Indonesia's Parliament has approved an amnesty for a woman who was jailed after recording lewd phone calls from her boss.
Indonesian President Joko Widodo granted amnesty to Baiq Nuril Maknun after she had exhausted all other legal avenues in the controversial case.
The case has caused outrage and led to warnings that it could discourage victims of sexual abuse from speaking out.
Parliament's approval was met by loud applause as the tearful mother of three, who was in the chamber, covered her face with her hands before kissing the ground.
MP Erma Suryani Ranik read a statement confirming the decision and said in this case "Baiq Nuril was the real victim, instead of the perpetrator".
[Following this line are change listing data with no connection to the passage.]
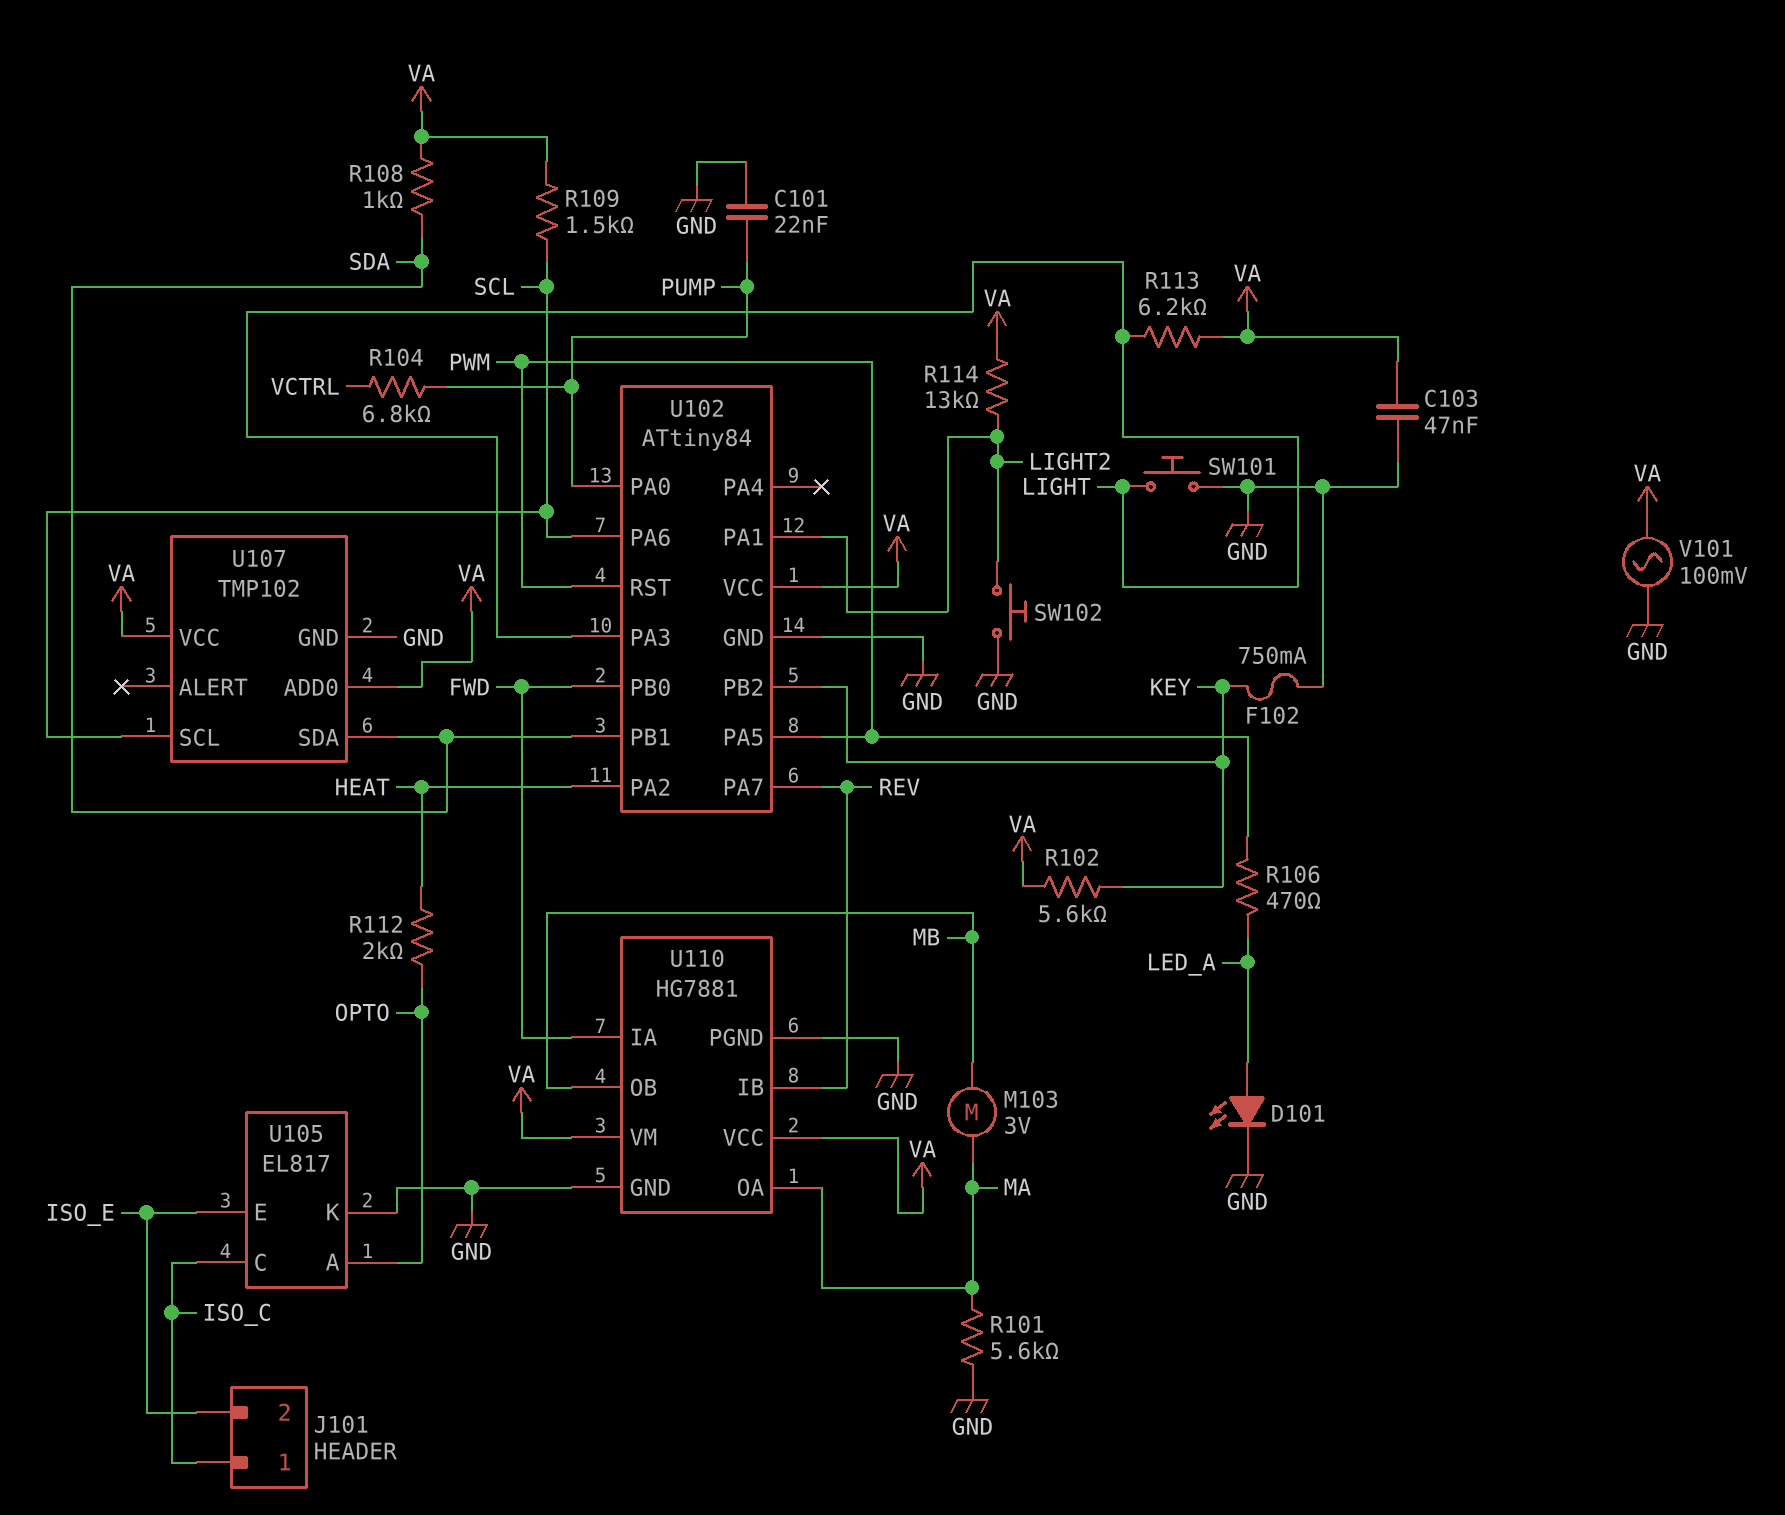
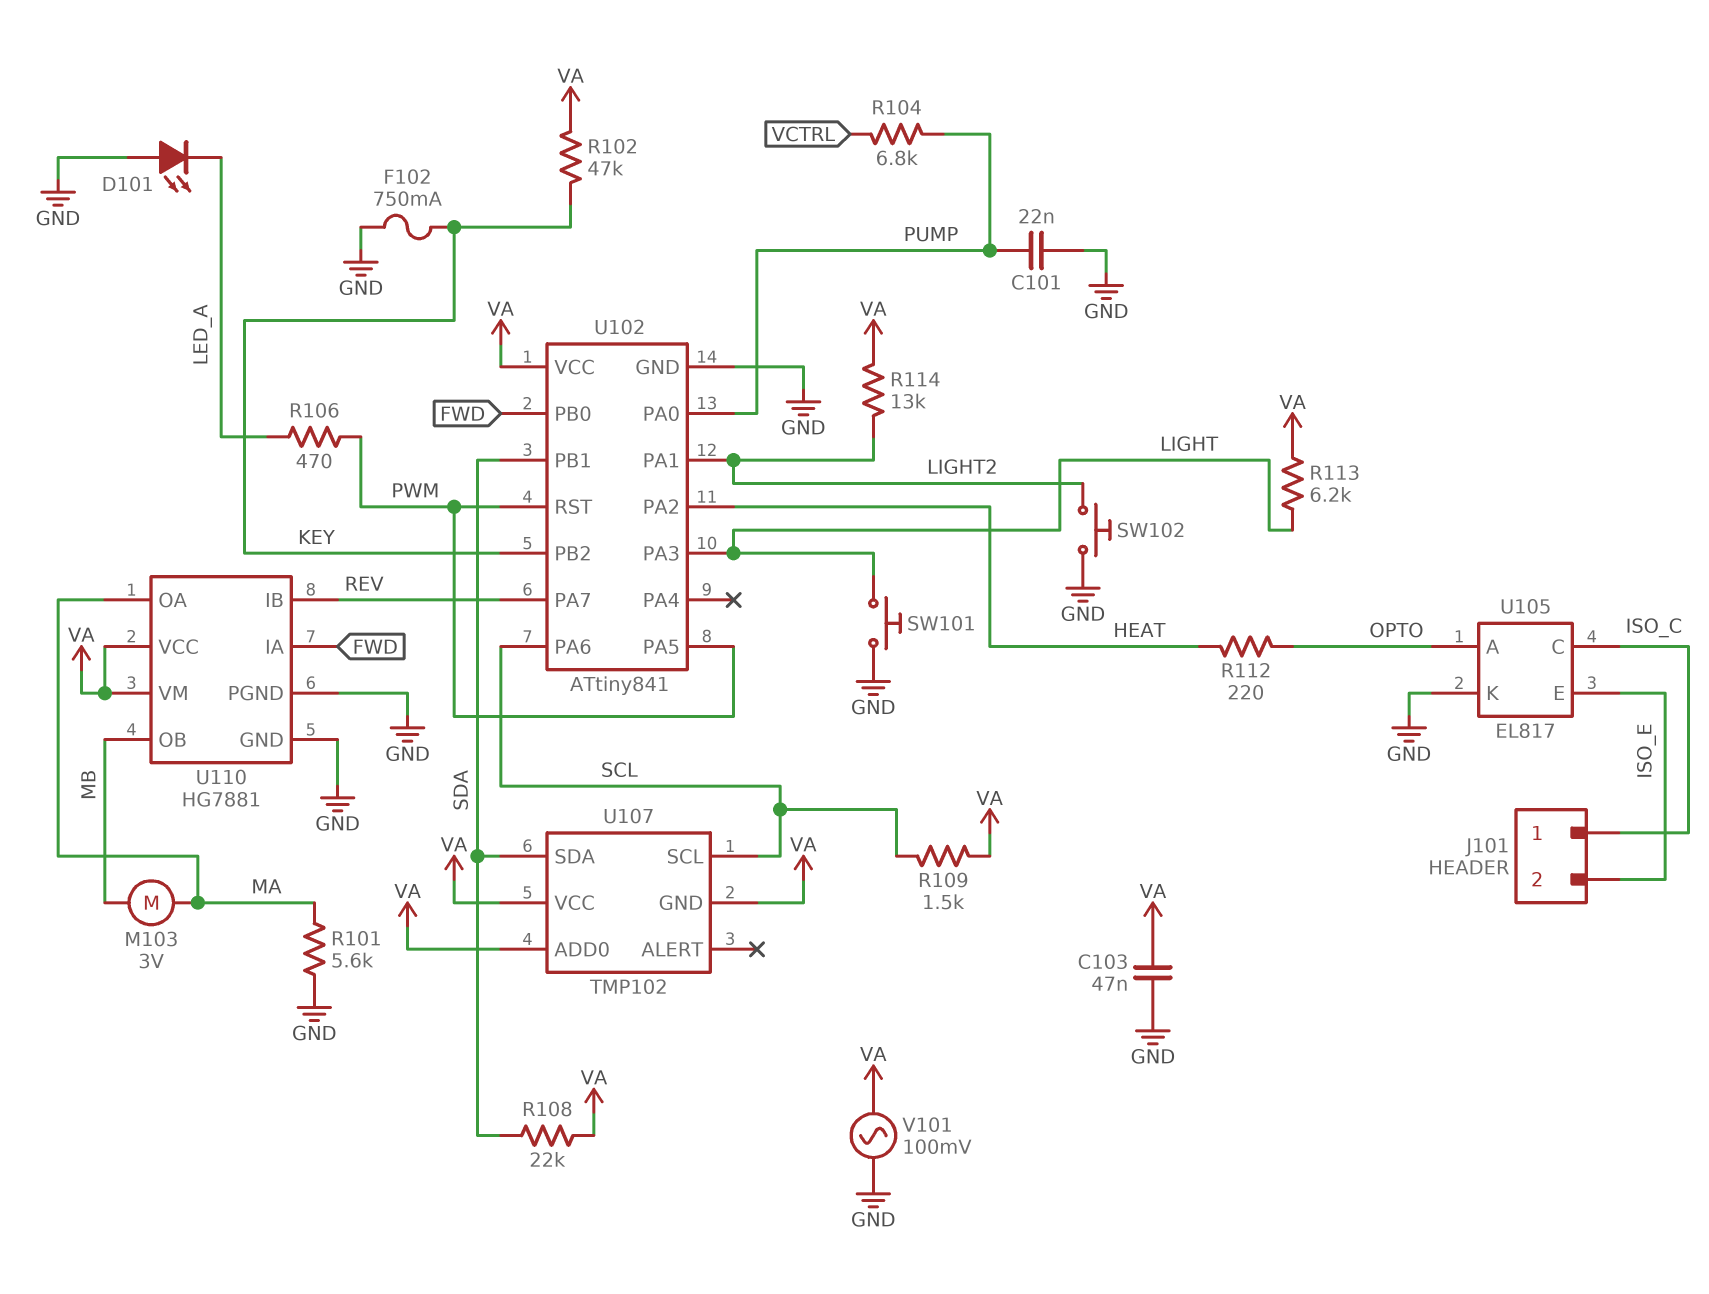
D101: LED (A LED_A, K GND) -> LED (A GND, K LED_A)
R102: 5.6k (KEY, VA) -> 47k (KEY, VA)
R108: 1k (SDA, VA) -> 22k (SDA, VA)
R112: 2k (HEAT, OPTO) -> 220 (HEAT, OPTO)
U102: ATtiny84 -> ATtiny841
U107 pin GND: GND -> VA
Ms Nuril, who had been working at a school on the island of Lombok, recorded some parts of lewd telephone calls from the school's principal without his knowledge in 2012 after complaining of sexual harassment.
She then gave a recording to a third person, who distributed it on an electronic device, which resulted in the principal losing his job, court documents showed.
In 2015, the principal reported Ms Nuril to police, which resulted in her being prosecuted under laws targeting the electronic distribution of pornographic material.
Although the case was dismissed by a lower court, prosecutors took it to the Supreme Court and Ms Nuril was jailed for six months and given a 500 million rupiah ($51,660) fine.
Sri Nurherwati, from the National Commission on Violence Against Women, said while the amnesty may have lifted Ms Nuril's punishment, it would do little to tackle the issue of sexual harassment in Indonesia.
There have been a number of high-profile cases in Indonesia in recent years that activists said show victims being penalised for speaking out about harassment.
Indonesia is the world's most populous Muslim-majority country and is predominantly conservative.
Women looking to become police officers in Indonesia are reported to have to undergo an invasive "two-finger" virginity test and be "pretty" as a part of the recruitment process.
While some women have recounted experiences of sexual harassment as part of the #MeToo movement, in general, women are less likely to speak out about abuse compared with women in some other countries, activists said.
Kartika Jahja, an outspoken artist and rape survivor who has been a strong advocate for gender equality in Indonesia, said women face different risks in the country when speaking out about anything sexual.
She added that, whether it is sexual violence or being sexually expressive, the norms in the country could punish women.
In an interview ahead of the decision, Ms Nuril said if granted an amnesty she intended to take an Umrah Islamic pilgrimage and spend more time with her family after the lengthy legal fight.
"If [women] suffer from something as I did, please don't be afraid to speak up," Ms Nuril said.